- **Quoted passage**

★ ★ ★ ★ ★

Step-by-Step Avstar CSV to JSON Conversion

Q: Why does the converter default to utf-8-sig instead of plain utf-8?

Avstar's Windows exporter prepends a Byte Order Mark. Plain utf-8 decodes the BOM into a stray character on the first header, garbling the first column; utf-8-sig strips it transparently, so it leads the fallback list.

Q: How do I stop the async dispatch from tripping the Avstar API rate limit?

Cap concurrency with an asyncio.Semaphore, keep batch size around 500, honor Retry-After on any HTTP 429, and add exponential backoff around the dispatch call.

Q: Can I run this converter on a multi-gigabyte daily log without exhausting RAM?

Yes. The pipeline is generator-based end to end: rows are yielded one at a time, validation is lazy, and only one 500-record batch is materialized before dispatch.

This guide walks through the exact operational task of turning a raw Avstar CSV export into a strictly typed, API-ready JSON payload — encoding-safe, schema-validated, and rate-limit-aware — without a traffic desk touching a spreadsheet. It is the extraction-and-serialization step inside Parsing Avion Export Formats, which itself sits within the broader Avion & Avstar Ingestion Pipelines architecture. Getting this conversion deterministic and auditable matters because every downstream airing, billing reconciliation, and as-run report inherits whatever the converter produces: a silently truncated cp1252 read or a misaligned duration here becomes a missed spot or a revenue gap later. The workflow below is written for broadcast traffic managers who need to trust the output, and for the Python engineers who build and operate the converter under legacy-format constraints.

★ ★ ★ ★ ★

- **Problem requirements**
Reproduce the part of the Avstar CSV-to-JSON text that opens with the words "Q: Why does" and closes with "materialized before dispatch.", keeping every word and mark unchanged.

- **Data lines**
★ ★ ★ ★ ★

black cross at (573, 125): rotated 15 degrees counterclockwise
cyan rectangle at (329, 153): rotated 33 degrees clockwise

★ ★ ★ ★ ★

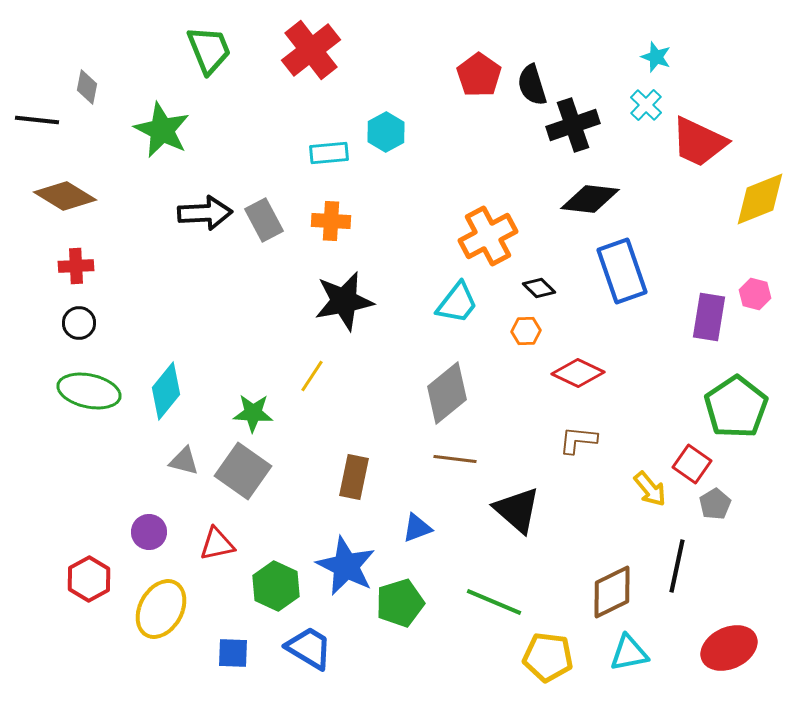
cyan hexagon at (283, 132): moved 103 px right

★ ★ ★ ★ ★

- **Response to this exercise**
Q: Why does the converter default to utf-8-sig instead of plain utf-8?

Avstar's Windows exporter prepends a Byte Order Mark. Plain utf-8 decodes the BOM into a stray character on the first header, garbling the first column; utf-8-sig strips it transparently, so it leads the fallback list.

Q: How do I stop the async dispatch from tripping the Avstar API rate limit?

Cap concurrency with an asyncio.Semaphore, keep batch size around 500, honor Retry-After on any HTTP 429, and add exponential backoff around the dispatch call.

Q: Can I run this converter on a multi-gigabyte daily log without exhausting RAM?

Yes. The pipeline is generator-based end to end: rows are yielded one at a time, validation is lazy, and only one 500-record batch is materialized before dispatch.